Comment j'ai appris que les organisations fonctionnent de l'intérieur vers l'extérieur.

J'avais 16 ans, debout de l'autre côté d'un comptoir de restauration rapide à Casablanca, regardant le chaos derrière.
La plupart des gens voyaient du bruit. Je voyais de la structure, comment le bon système rendait la vitesse possible. J'étais intrigué.
Alors j'ai marché derrière le comptoir.
Ce modèle n'a jamais cessé.

J'étais étonné de voir comment les chiffres pouvaient parler, donc j'ai dirigé la gouvernance.
J'étais fasciné par la façon dont un chef de programme ne s'ennuie jamais, donc j'ai pris en charge la transformation.
J'étais confus par la façon dont les décisions venaient du siège et atterrissaient de haut en bas sans laisser de place aux personnes qui les exécutaient, alors j'ai rejoint un programme de rotation mondial et j'ai veillé à ce que ma voix soit entendue.
J'ai été surpris de voir comment les contributions de première ligne pouvaient conduire à un succès stratégique, alors j'ai dirigé une équipe d'ingénierie qualité.
Chaque fois que je voyais quelque chose que je ne comprenais pas, je ne prenais pas de recul.
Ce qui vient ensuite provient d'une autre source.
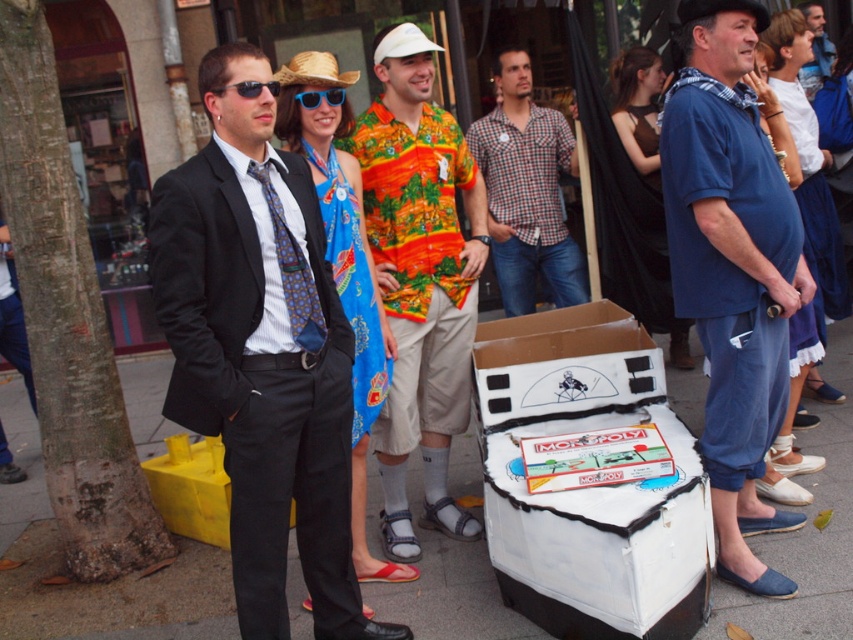
Locate an element on the screen. This screenshot has height=640, width=853. printed cotton shirt at center is located at coordinates (421, 278).

Is point (448, 369) behind point (242, 81)?

That is True.

Identify the location of printed cotton shirt at center. The image size is (853, 640). (421, 278).

Can you confirm if white cardboard monopoly box at lower center is shorter than black plastic sunglasses at upper center?

No, white cardboard monopoly box at lower center is not shorter than black plastic sunglasses at upper center.

Does white cardboard monopoly box at lower center have a greater width compared to black plastic sunglasses at upper center?

Yes.

Who is more distant from viewer, (556, 355) or (254, 93)?

The point (556, 355) is behind.

In order to click on white cardboard monopoly box at lower center in this screenshot , I will do `click(589, 488)`.

Is white cardboard box at center wider than blue plastic sunglasses at center?

Yes.

Is white cardboard box at center closer to the viewer compared to blue plastic sunglasses at center?

Yes.

Does point (183, 598) come in front of point (312, 104)?

No.

This screenshot has width=853, height=640. Identify the location of white cardboard box at center. (96, 582).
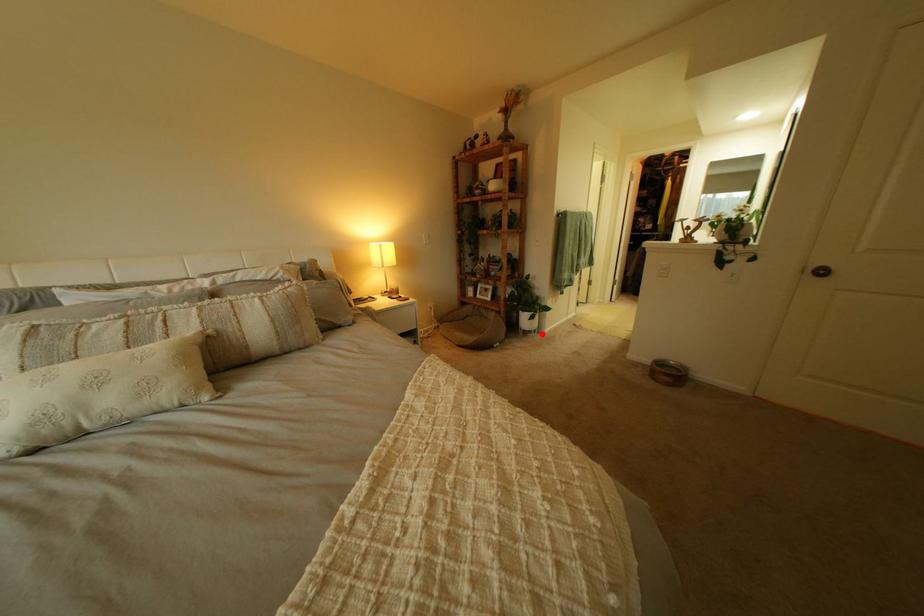
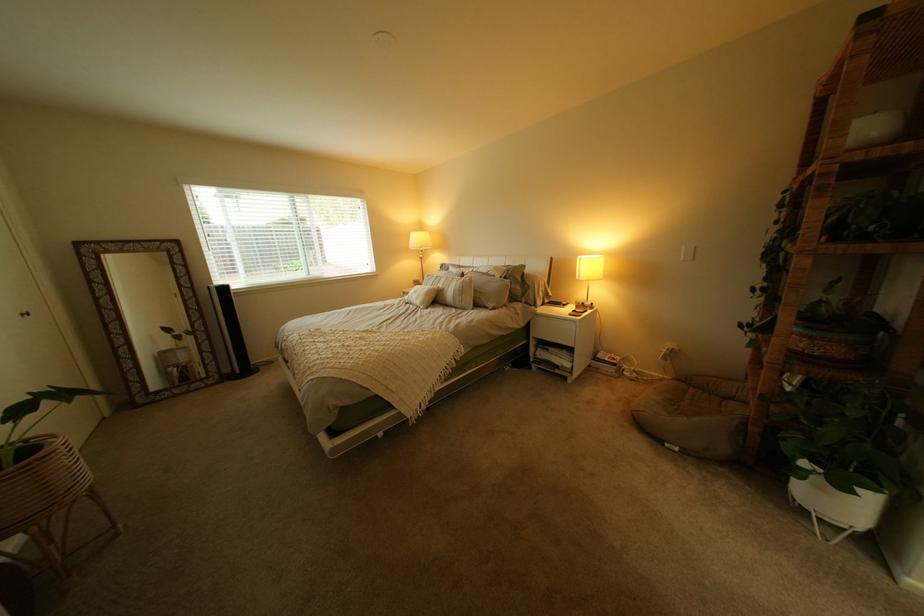
In the second image, find the point that corresponds to the highlighted location in the first image.

(821, 512)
J'intervenais.
Au moment où je suis devenu Chef de Cabinet d'une organisation de 14 milliards d'euros, le schéma m'avait appris tout ce que je devais savoir. J'ai débloqué des millions de liquidités piégées. J'ai remplacé les exploits par l'automatisation. J'ai prouvé que les systèmes construits à partir de connaissances opérationnelles réelles surpassent tout ce qui est imposé d'en haut.
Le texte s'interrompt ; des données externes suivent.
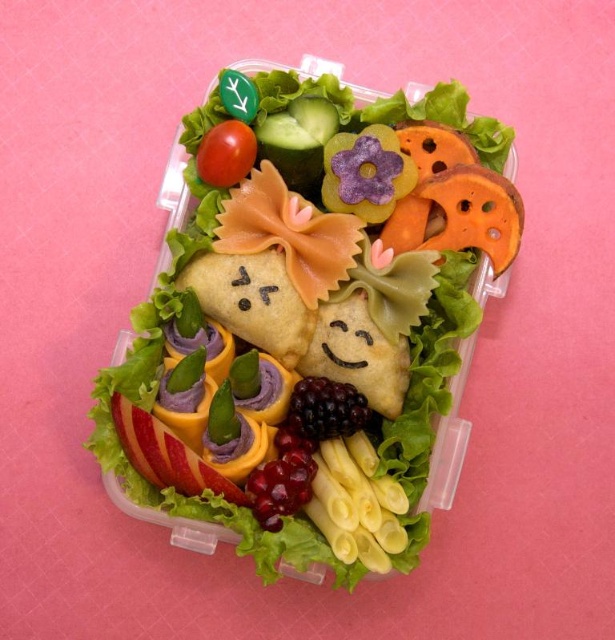
Based on the photo, you are a food stylist arranging a bento box. You want to ensure that the blackberry at center and the red smooth tomato at upper left are visible to the viewer. Based on their positions, which one is more likely to be seen first?

The blackberry at center is in front of the red smooth tomato at upper left, so it will be seen first by the viewer.

You are looking at the bento box from above. There are two points marked on the bento box contents. The first point is at coordinate point [349,488] and the second point is at coordinate point [205,163]. Which point is closer to you?

Point [349,488] is closer to the camera than point [205,163], so the first point is closer to you.

Looking at this image, you are looking at the bento box and notice two points marked in the image. The first point is at coordinates point (373, 532) and the second is at point (360, 410). Which of these points is closer to you?

Point (373, 532) is in front of point (360, 410), so it is closer to you.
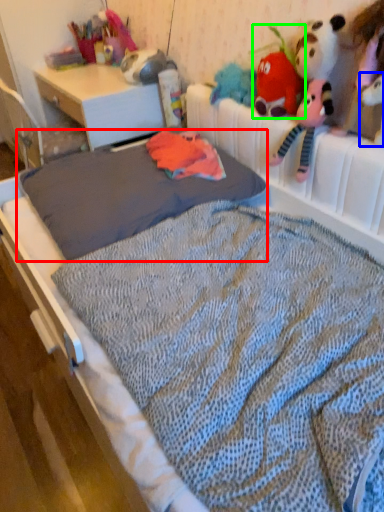
Question: Considering the real-world distances, which object is farthest from mattress (highlighted by a red box)? toy (highlighted by a blue box) or toy (highlighted by a green box)?

Choices:
 (A) toy
 (B) toy

Answer: (A)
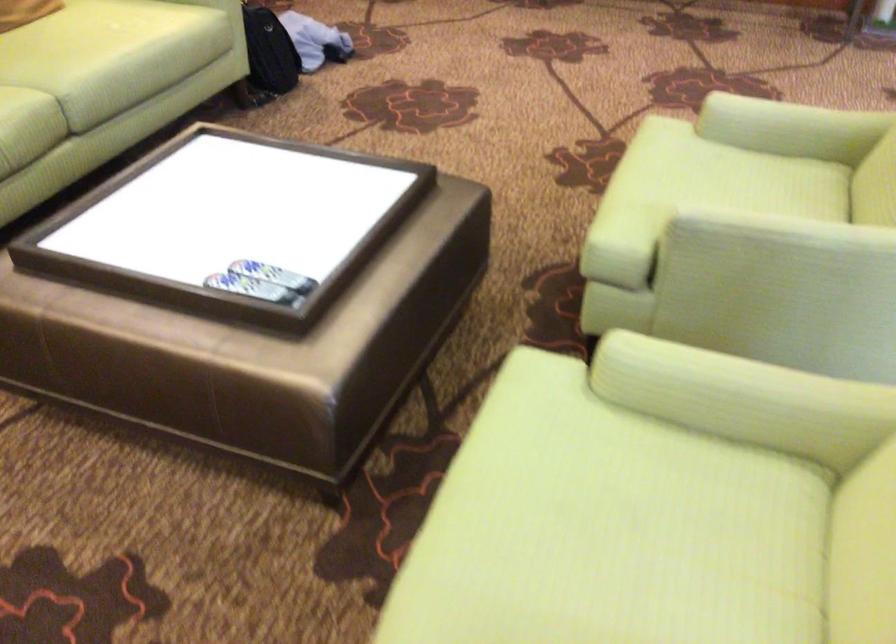
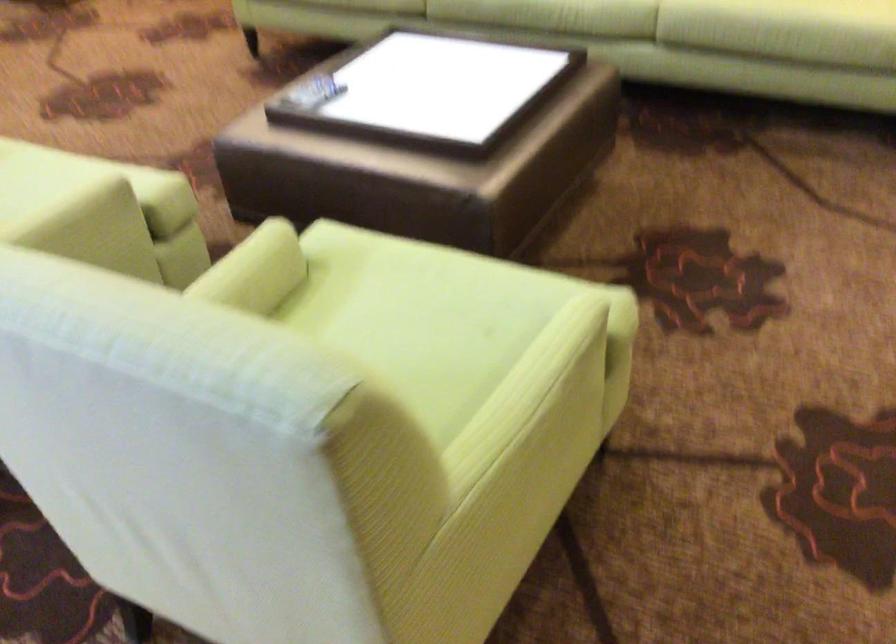
Where in the second image is the point corresponding to (717,184) from the first image?

(410, 328)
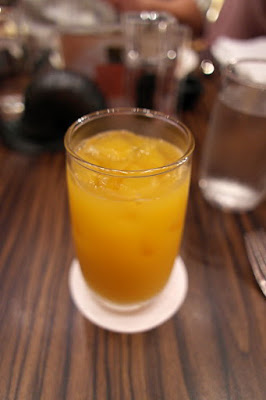
This screenshot has height=400, width=266. I want to click on wooden table, so click(x=228, y=271).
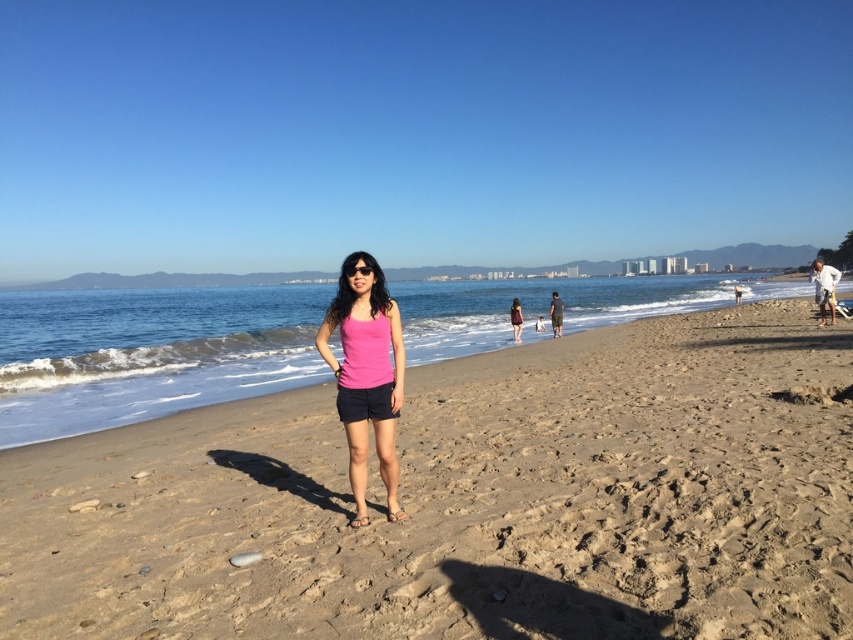
Question: From the image, what is the correct spatial relationship of light brown sandy beach at center in relation to matte pink tank top at center?

Choices:
 (A) right
 (B) left

Answer: (B)

Question: Is light brown sandy beach at center to the left of matte pink tank top at center from the viewer's perspective?

Choices:
 (A) yes
 (B) no

Answer: (A)

Question: Which object is positioned farthest from the pink fabric tank top at center?

Choices:
 (A) light brown sandy beach at center
 (B) matte pink tank top at center

Answer: (B)

Question: Is the position of light brown sandy beach at center more distant than that of matte pink tank top at center?

Choices:
 (A) yes
 (B) no

Answer: (B)

Question: Based on their relative distances, which object is farther from the light brown sandy beach at center?

Choices:
 (A) matte pink tank top at center
 (B) pink fabric tank top at center

Answer: (A)

Question: Which of the following is the closest to the observer?

Choices:
 (A) (573, 346)
 (B) (514, 316)

Answer: (A)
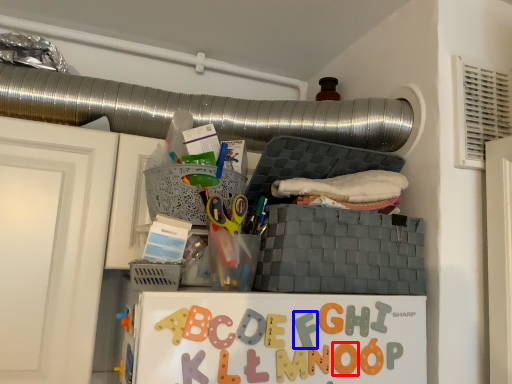
Question: Which object is closer to the camera taking this photo, letter (highlighted by a red box) or alphabet (highlighted by a blue box)?

Choices:
 (A) letter
 (B) alphabet

Answer: (B)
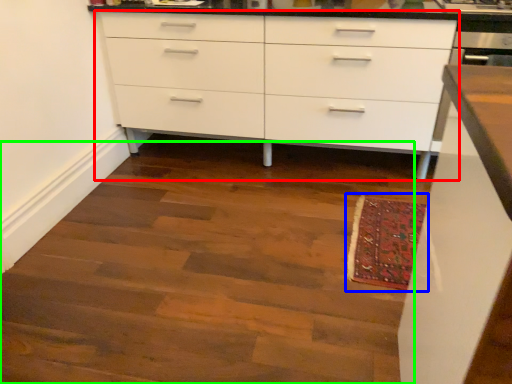
Question: Which object is positioned farthest from chest of drawers (highlighted by a red box)? Select from mat (highlighted by a blue box) and stairwell (highlighted by a green box).

Choices:
 (A) mat
 (B) stairwell

Answer: (A)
Mais la plus grande leçon n'était pas un chiffre. C'était ceci :
Les personnes qui connaissent réellement l'entreprise, celles du milieu, qui la maintiennent ensemble, résolvant des problèmes chaque jour, n'ont jamais eu les systèmes ou l'autorité pour mener le changement. On s'attendait à ce qu'elles exécutent la vision de quelqu'un d'autre et qu'elles soient reconnaissantes d'avoir une place.
C'est ce que je me suis fixé de changer.
Vingt ans de curiosité m'ont appris comment les organisations fonctionnent réellement, du comptoir à la salle du conseil. Maintenant, je prends tout ce que j'ai construit et le mets entre les mains de la prochaine génération de leaders. Parce que la prochaine ère ne sera pas construite d'en haut. Elle sera construite par les architectes qui ont toujours été à l'intérieur du bâtiment.

Quoi
Je
Croire
Systèmes plutôt que Héroïsme
Les organisations ne échouent pas à cause de mauvaises personnes. Elles échouent parce que de bonnes personnes sont piégées dans de mauvais systèmes. L'objectif n'est pas de travailler plus dur, mais de construire l'architecture qui rend le travail acharné inutile.
1
L'état d'esprit de l'architecte
Arrêtez d'être le héros qui sauve la situation. Commencez à être l'architecte qui s'assure que la situation n'a pas besoin d'être sauvée. Un impact durable vient de la conception de systèmes, pas de l'extinction d'incendies.
2
La réinvention est répétable
La transformation ne devrait pas être une réponse à une crise ponctuelle. Lorsque vous construisez la bonne architecture, la réinvention devient une capacité, pas une urgence. Proactif l'emporte toujours sur réactif.
3
Vos prochains leaders sont déjà à l'intérieur
Les personnes qui dirigeront le prochain chapitre de votre organisation sont déjà à l'intérieur. Elles n'ont simplement pas encore été équipées. Mon travail est de les équiper avant que la disruption n'impose la question.
4
La clarté engendre la vitesse
L'ambiguïté est la chose la plus coûteuse dans votre organisation. Chaque heure passée à deviner est une heure non consacrée à la construction. La clarté, dans les données, dans la gouvernance, dans la communication, est un avantage concurrentiel.
5

C'est le tableau complet.
Je suis un fier Marocain qui parle arabe, français, anglais et qui apprend l'allemand. Je partage mon temps entre l'Allemagne et où que le travail me mène. Quand je ne construis pas de systèmes, vous me trouverez en train d'explorer de nouveaux endroits avec ma famille, d'écouter des podcasts ou de me promener avec mon yorkshire, Teddy. La vie en dehors du travail alimente l'empathie et la perspective qui nourrissent ma pratique.